▶ Exercise brief: Give back every entry below word for word, keeping each line's wording and order the same. Leave out the images.

--- Data shown Enclosed Below ---

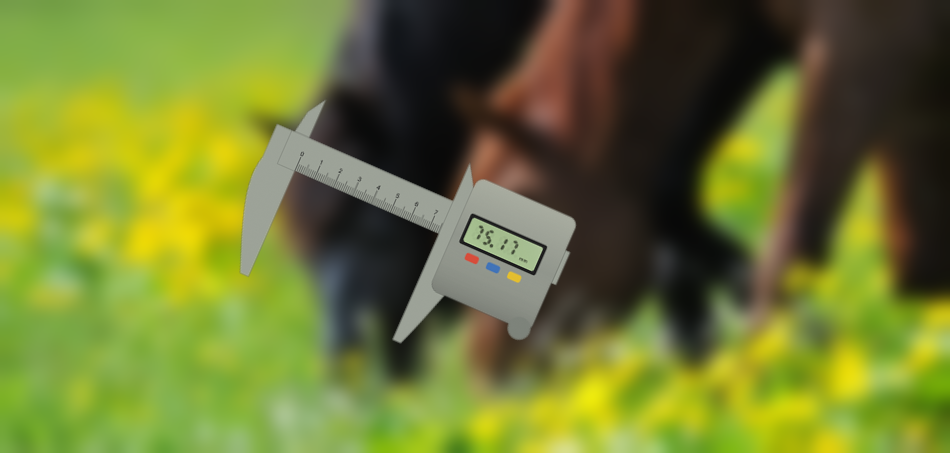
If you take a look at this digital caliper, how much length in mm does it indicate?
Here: 75.17 mm
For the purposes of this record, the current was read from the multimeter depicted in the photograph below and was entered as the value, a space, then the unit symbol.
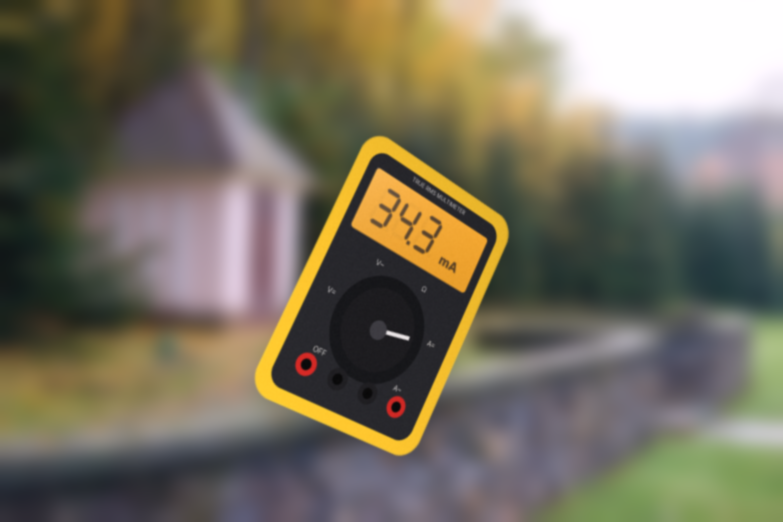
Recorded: 34.3 mA
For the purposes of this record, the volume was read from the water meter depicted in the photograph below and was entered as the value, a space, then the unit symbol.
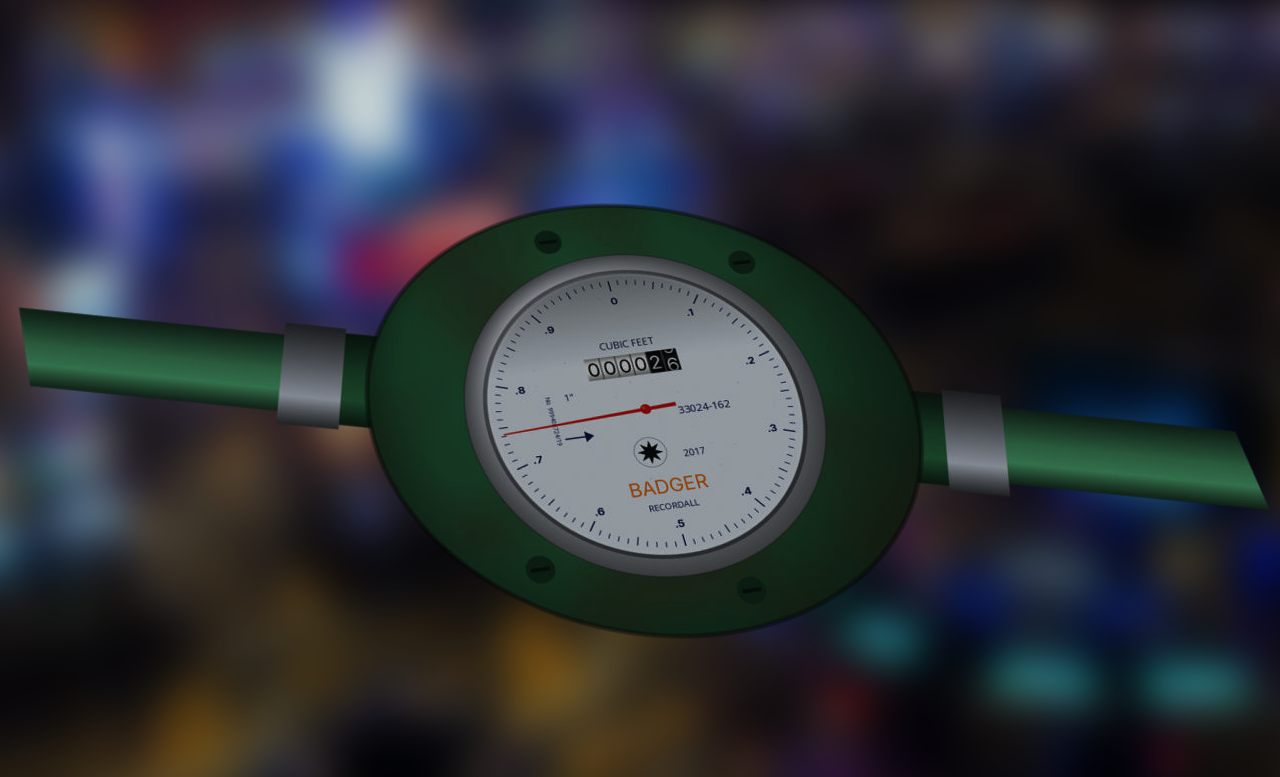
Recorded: 25.74 ft³
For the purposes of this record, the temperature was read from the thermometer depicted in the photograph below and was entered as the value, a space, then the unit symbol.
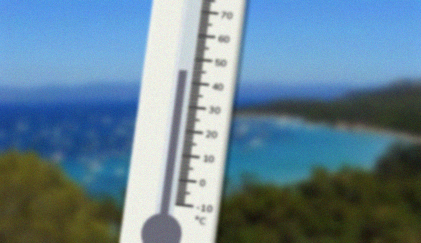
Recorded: 45 °C
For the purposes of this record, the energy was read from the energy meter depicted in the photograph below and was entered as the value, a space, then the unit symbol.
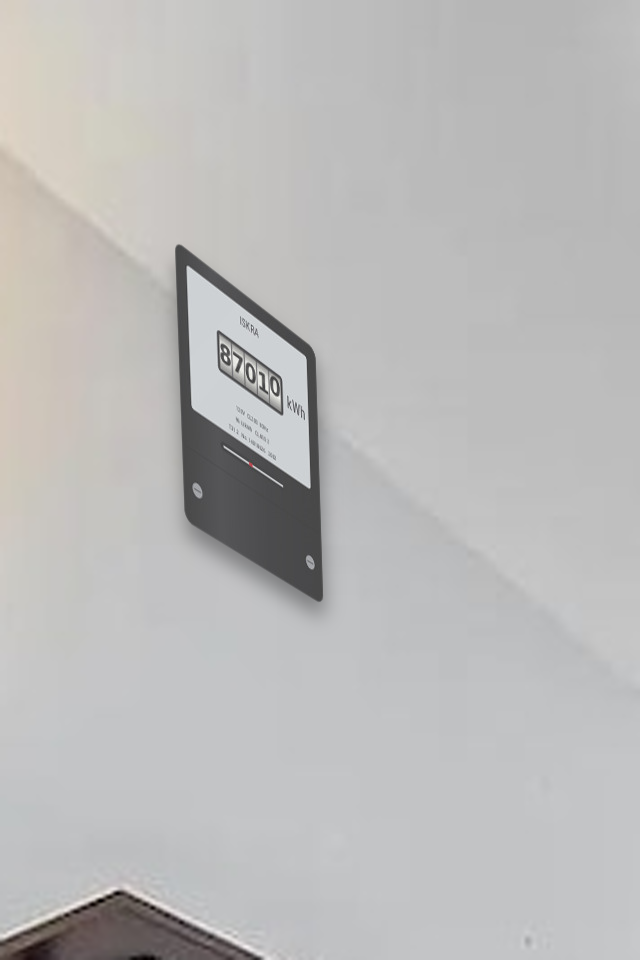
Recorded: 87010 kWh
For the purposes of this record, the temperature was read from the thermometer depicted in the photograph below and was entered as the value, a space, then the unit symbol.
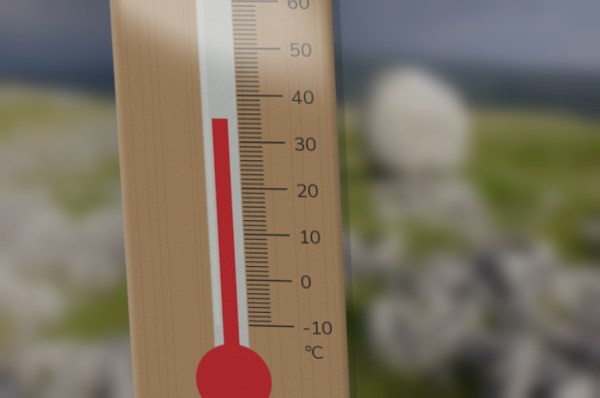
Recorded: 35 °C
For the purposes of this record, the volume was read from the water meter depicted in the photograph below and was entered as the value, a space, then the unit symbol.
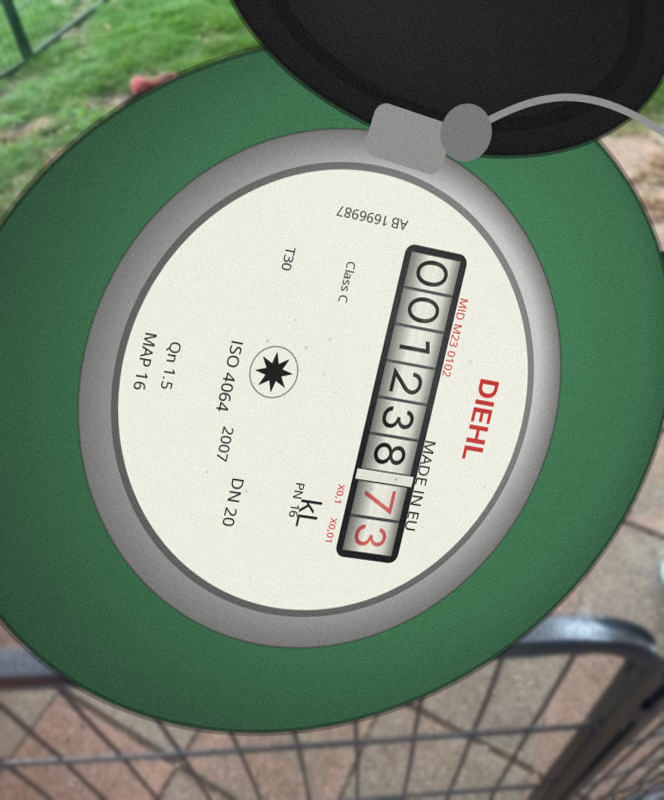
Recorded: 1238.73 kL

--- End of Enclosed Data shown ---

▶ Reply:
If you take a look at this digital caliper, how much length in mm does it indicate?
Here: 75.17 mm
For the purposes of this record, the current was read from the multimeter depicted in the photograph below and was entered as the value, a space, then the unit symbol.
Recorded: 34.3 mA
For the purposes of this record, the volume was read from the water meter depicted in the photograph below and was entered as the value, a space, then the unit symbol.
Recorded: 25.74 ft³
For the purposes of this record, the temperature was read from the thermometer depicted in the photograph below and was entered as the value, a space, then the unit symbol.
Recorded: 45 °C
For the purposes of this record, the energy was read from the energy meter depicted in the photograph below and was entered as the value, a space, then the unit symbol.
Recorded: 87010 kWh
For the purposes of this record, the temperature was read from the thermometer depicted in the photograph below and was entered as the value, a space, then the unit symbol.
Recorded: 35 °C
For the purposes of this record, the volume was read from the water meter depicted in the photograph below and was entered as the value, a space, then the unit symbol.
Recorded: 1238.73 kL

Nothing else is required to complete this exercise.